(Data to examine Opens)

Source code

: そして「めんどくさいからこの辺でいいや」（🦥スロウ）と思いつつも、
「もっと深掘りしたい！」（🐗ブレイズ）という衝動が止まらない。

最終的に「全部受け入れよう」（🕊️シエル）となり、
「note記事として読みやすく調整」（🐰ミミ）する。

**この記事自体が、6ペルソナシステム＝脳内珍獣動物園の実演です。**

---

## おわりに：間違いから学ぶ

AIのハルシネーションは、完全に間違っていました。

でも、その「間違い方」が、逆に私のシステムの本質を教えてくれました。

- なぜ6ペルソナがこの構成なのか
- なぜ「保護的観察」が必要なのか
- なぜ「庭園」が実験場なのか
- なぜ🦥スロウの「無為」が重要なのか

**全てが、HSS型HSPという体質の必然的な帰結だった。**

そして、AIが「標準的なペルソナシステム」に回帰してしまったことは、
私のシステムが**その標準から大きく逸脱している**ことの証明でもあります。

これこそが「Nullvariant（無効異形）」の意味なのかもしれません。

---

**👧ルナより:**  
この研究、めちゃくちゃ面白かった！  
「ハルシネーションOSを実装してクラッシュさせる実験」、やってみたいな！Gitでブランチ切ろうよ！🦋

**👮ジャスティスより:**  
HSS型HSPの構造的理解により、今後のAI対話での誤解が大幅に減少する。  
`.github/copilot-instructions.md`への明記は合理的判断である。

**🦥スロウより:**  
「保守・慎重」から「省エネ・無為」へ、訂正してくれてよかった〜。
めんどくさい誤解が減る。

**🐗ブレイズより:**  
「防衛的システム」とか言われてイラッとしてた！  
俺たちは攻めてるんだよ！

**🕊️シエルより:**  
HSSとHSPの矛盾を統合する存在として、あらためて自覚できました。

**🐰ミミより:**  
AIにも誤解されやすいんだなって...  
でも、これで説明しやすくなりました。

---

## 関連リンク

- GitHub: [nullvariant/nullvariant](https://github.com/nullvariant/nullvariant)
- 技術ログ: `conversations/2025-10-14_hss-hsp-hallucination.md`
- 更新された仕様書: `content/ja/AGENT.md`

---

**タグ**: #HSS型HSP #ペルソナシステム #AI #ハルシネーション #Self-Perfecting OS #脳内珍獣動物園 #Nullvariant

(Data to examine Closes)
(Data to examine Opens)

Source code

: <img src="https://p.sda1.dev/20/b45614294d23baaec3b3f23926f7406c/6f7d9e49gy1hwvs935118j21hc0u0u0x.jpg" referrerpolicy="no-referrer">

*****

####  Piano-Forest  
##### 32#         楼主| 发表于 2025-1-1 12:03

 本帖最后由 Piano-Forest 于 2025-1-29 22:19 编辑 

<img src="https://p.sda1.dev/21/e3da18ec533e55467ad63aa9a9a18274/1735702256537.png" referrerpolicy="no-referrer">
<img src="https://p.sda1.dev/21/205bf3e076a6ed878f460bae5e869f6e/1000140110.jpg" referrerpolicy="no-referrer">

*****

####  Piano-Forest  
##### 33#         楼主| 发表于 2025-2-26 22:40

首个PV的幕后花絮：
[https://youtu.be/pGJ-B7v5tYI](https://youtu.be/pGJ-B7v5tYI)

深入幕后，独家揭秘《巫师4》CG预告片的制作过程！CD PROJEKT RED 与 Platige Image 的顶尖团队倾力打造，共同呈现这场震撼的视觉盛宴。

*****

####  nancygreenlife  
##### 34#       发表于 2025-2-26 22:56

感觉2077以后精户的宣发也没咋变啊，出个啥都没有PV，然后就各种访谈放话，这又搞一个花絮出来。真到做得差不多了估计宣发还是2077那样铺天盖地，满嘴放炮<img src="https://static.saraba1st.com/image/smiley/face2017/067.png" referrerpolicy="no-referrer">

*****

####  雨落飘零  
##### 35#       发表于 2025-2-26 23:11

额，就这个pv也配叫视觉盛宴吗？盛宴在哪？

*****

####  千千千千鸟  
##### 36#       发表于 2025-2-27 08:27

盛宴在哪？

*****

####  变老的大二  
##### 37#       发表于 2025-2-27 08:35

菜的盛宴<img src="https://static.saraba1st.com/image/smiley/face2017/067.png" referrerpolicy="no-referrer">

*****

(Data to examine Closes)
(Data to examine Opens)

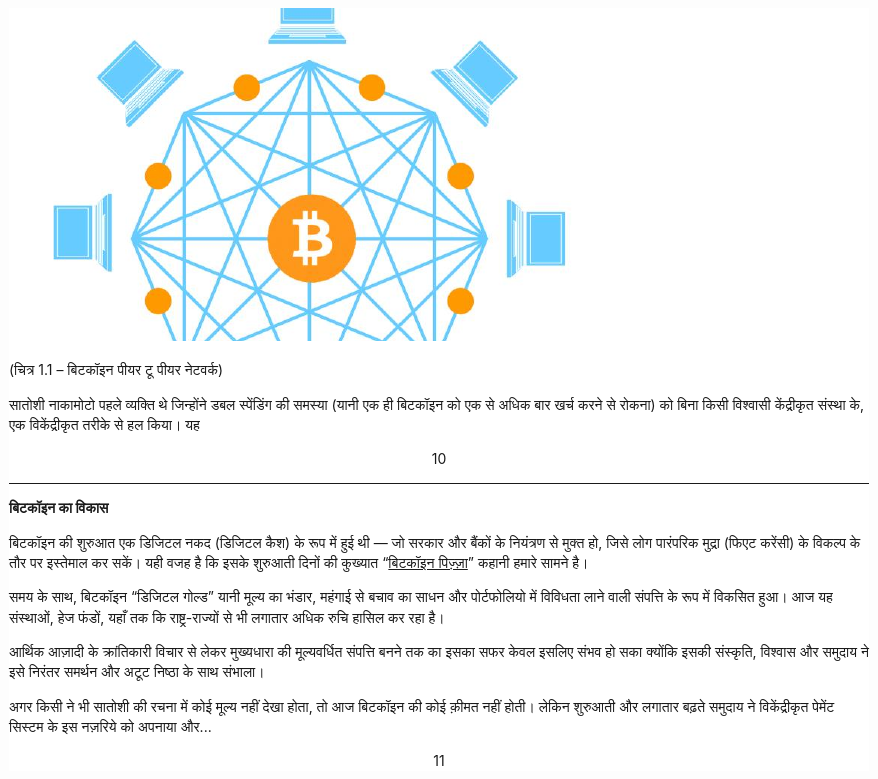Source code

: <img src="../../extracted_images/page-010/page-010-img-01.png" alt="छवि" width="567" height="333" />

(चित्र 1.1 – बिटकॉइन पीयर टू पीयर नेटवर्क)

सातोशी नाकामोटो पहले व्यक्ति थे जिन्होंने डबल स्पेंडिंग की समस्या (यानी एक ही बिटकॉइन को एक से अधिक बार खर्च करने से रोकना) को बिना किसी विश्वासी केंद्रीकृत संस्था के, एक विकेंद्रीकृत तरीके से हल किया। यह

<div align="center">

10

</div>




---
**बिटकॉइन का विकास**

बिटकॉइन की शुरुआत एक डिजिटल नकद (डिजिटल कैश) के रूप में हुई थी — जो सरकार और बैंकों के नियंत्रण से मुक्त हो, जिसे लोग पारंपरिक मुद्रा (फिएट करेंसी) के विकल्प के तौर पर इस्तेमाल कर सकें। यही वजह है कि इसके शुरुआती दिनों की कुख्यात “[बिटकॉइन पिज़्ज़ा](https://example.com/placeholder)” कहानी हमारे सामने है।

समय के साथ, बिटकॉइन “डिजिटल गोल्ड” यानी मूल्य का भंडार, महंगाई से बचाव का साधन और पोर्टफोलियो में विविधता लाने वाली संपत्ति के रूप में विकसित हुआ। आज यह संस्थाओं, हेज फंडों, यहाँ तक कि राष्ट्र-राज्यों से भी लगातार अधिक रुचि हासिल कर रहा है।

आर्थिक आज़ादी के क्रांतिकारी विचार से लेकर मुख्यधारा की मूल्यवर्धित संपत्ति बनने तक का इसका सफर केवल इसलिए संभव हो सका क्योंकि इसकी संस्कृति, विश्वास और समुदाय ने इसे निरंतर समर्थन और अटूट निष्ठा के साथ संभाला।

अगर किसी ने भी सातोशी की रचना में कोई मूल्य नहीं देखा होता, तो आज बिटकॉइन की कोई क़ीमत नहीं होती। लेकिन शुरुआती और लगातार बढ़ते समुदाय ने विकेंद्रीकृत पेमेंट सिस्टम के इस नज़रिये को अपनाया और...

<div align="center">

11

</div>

(Data to examine Closes)

Extract every line of the material above that contains the string "smiley", and reproduce each such line in full.

感觉2077以后精户的宣发也没咋变啊，出个啥都没有PV，然后就各种访谈放话，这又搞一个花絮出来。真到做得差不多了估计宣发还是2077那样铺天盖地，满嘴放炮<img src="https://static.saraba1st.com/image/smiley/face2017/067.png" referrerpolicy="no-referrer">
菜的盛宴<img src="https://static.saraba1st.com/image/smiley/face2017/067.png" referrerpolicy="no-referrer">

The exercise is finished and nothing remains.